Clause 13.3 provides that the ongoing shareholders must buy all of the seller’s shares if these incidents occur. Alternatively, they must wind up the company in accordance with clause 11. As it is likely the other shareholders would avoid having to wind up the company, this is essentially a protection for the deceased’s estate. It should ensure that his family receives the full value of the shares. It avoids their being locked into the company indefinitely.

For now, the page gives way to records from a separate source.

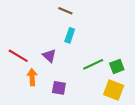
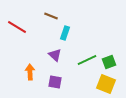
brown line: (65, 11) -> (51, 16), moved
red line: (18, 56) -> (17, 27), moved
purple triangle: (49, 56) -> (55, 55), moved

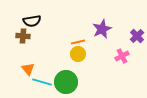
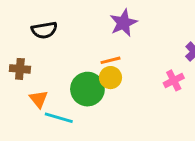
purple star: (102, 29) -> (123, 23), moved
brown cross: (23, 36) -> (20, 69), moved
green circle: (66, 82) -> (87, 89), moved

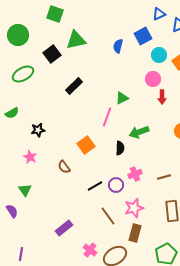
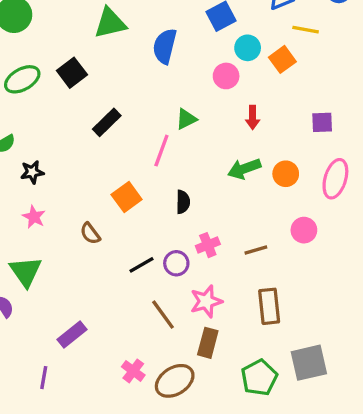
blue semicircle: (118, 46) -> (165, 46), moved, size x1.5
black square: (52, 54) -> (72, 73), moved
pink circle: (153, 79) -> (226, 76), moved
black rectangle: (74, 86) -> (107, 122), moved
black star: (38, 130) -> (32, 172), moved
green arrow: (139, 132) -> (244, 169), moved
green triangle: (25, 190) -> (26, 272), size x1.5
purple rectangle: (64, 228) -> (72, 334), moved
purple line: (21, 254) -> (44, 378), moved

14. Completion of share purchase

This clause provides for how and when the sale of shares under clause 12 and 13 will be completed. Clause 14.3 provides that if a new shareholder is being admitted to the company, then he must sign a deed of adherence to agree to be bound by the terms of the shareholders agreement. (Legalo has such a template available if you need one.) Clause 14.4.2 requires any shareholder who is selling all of his shares to resign as an employee. Please consider if you wish to keep this. Once he’s sold all his shares, he is required to resign as a director in accordance with clause 14.4.1. As clause 14.6 implies, any transfer of shares attracts Stamp Duty at 0.5% of the price paid on each stock transfer form, rounded up to the next whole £5.

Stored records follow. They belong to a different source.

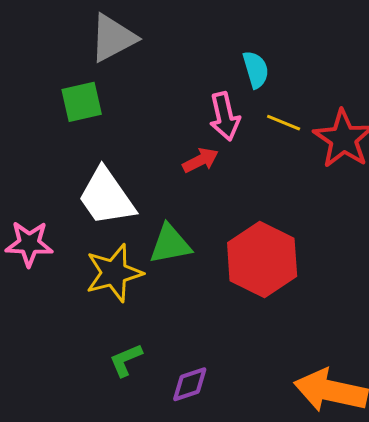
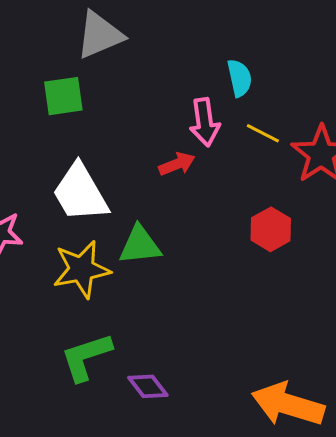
red hexagon: (262, 260) -> (271, 229), moved, size x0.6
green L-shape: (126, 360) -> (86, 357), size x1.5
purple diamond: (190, 384) -> (148, 386), turned 66

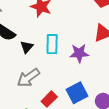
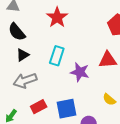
black triangle: (27, 47) -> (23, 55), moved

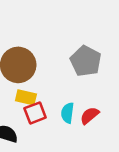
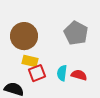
red semicircle: (90, 116) -> (79, 75), turned 56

This is to be paid by the buyer within 28 days of completion to HM Revenue & Customs – until paid, the transfer should not be written up in the company’s registers, nor a new share certificate issued to the buyer. As clause 14.7 contains a power of attorney, the agreement must be signed properly as a deed (see below). This clause permits the other shareholders to sort the matter out even if the seller is not co-operating. This is useful during the operation of clause 13.

15. Valuation

This clause provides for an independent valuation of the sale shares if the parties do not agree their value. This also applies if it is a mandatory transfer under clause 13. It provides that the parties will not discount the valuation just because the seller’s shareholding might be a minority holding. This means that a 20% shareholding will be worth 20% of the overall value of the company. This is important and is another fundamental missing piece if you do not have an adequate shareholders agreement. You probably won’t find or an equivalent provision in your Articles of Association. This is because neither Table A nor the Model Articles provide for this.

16. Assignment

The agreement is not assignable to others.

17. Miscellaneous

This clause covers various other minor areas: waiver, variation, no partnership, costs, etc.

18. Good faith

This clause states that the shareholders will act honourably and properly towards one another and the company.